*TASK DESCRIPTION*
In the GigaAM-v3 Core ML text, reproduce word for word the stretch from "The model is" through "stripped - argmax-invariant)".

GigaAM-v3 e2e RNNT - Core ML (fp16)

fp16 Core ML (mlprogram) export of the v3_e2e_rnnt variant of ai-sage/GigaAM-v3 - a 240M-parameter Conformer transducer for Russian speech recognition that emits punctuated, capitalized, normalized text end-to-end. Runs fully on-device on Apple Silicon (CPU / GPU / Neural Engine), no Python at inference time.

The model is split into three packages (mobius-style): the encoder runs once per audio window, the decoder and joint run in a host-side greedy loop. The mel front-end stays outside Core ML.

Files

file	size	role
`GigaAMv3Encoder.mlpackage`	422 MB	Conformer encoder, fixed 30 s window
`GigaAMv3DecoderStep.mlpackage`	2.2 MB	prediction net, one LSTM step with explicit state I/O
`GigaAMv3JointStep.mlpackage`	1.3 MB	joint network, raw logits (log_softmax stripped - argmax-invariant)
`tokens.json`	12 KB	1024 SentencePiece pieces (`▁` = word boundary)
`tokenizer.model`	250 KB	the original SentencePiece model (canonical detokenization, byte fallback)
`v3_e2e_rnnt.yaml`	-	full upstream model config extracted from the checkpoint
`model_info.json`	-	dims, blank id, mel parameters
`convert_info.json`	-	window length in mel frames
`example_infer.py`	-	runnable reference inference (the snippet below as a file)

Dataset entries

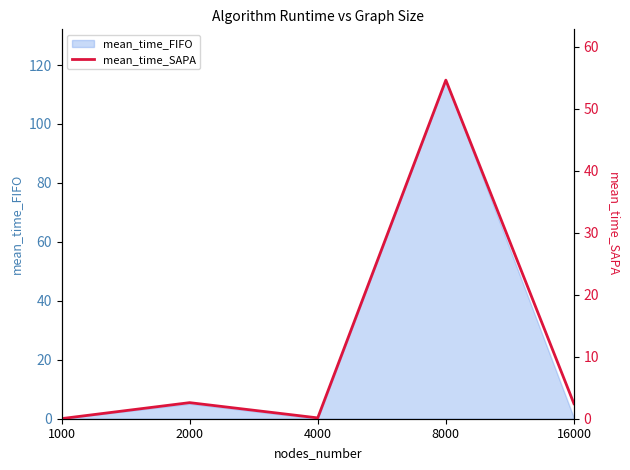

Reading left to right, list all the values displayed in this chart.

1000=0.0	2000=2.6	4000=0.1	8000=54.6	16000=2.4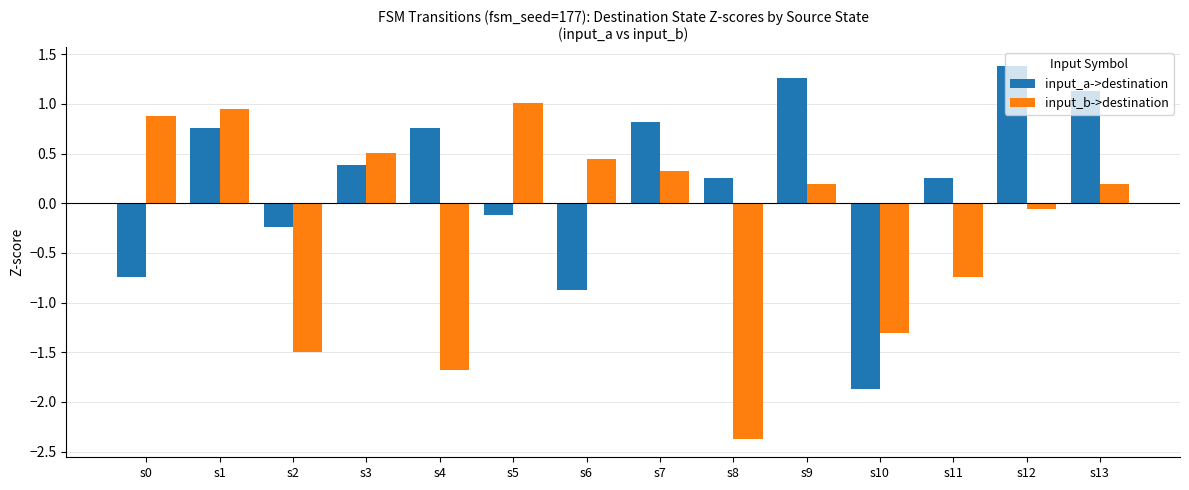

How many bars are there in total?

28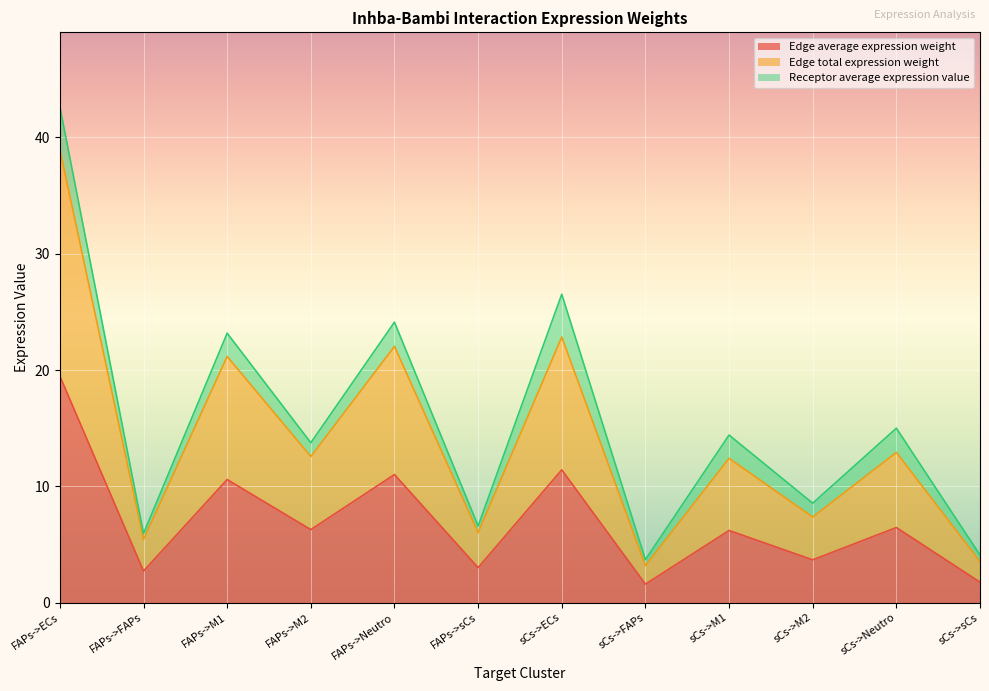

What value does the Edge average expression weight series have at sCs->Neutro?

6.5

*RESPONSE AREA*
The model is split into three packages (mobius-style): the encoder runs once per audio window, the decoder and joint run in a host-side greedy loop. The mel front-end stays outside Core ML.

Files

file	size	role
`GigaAMv3Encoder.mlpackage`	422 MB	Conformer encoder, fixed 30 s window
`GigaAMv3DecoderStep.mlpackage`	2.2 MB	prediction net, one LSTM step with explicit state I/O
`GigaAMv3JointStep.mlpackage`	1.3 MB	joint network, raw logits (log_softmax stripped - argmax-invariant)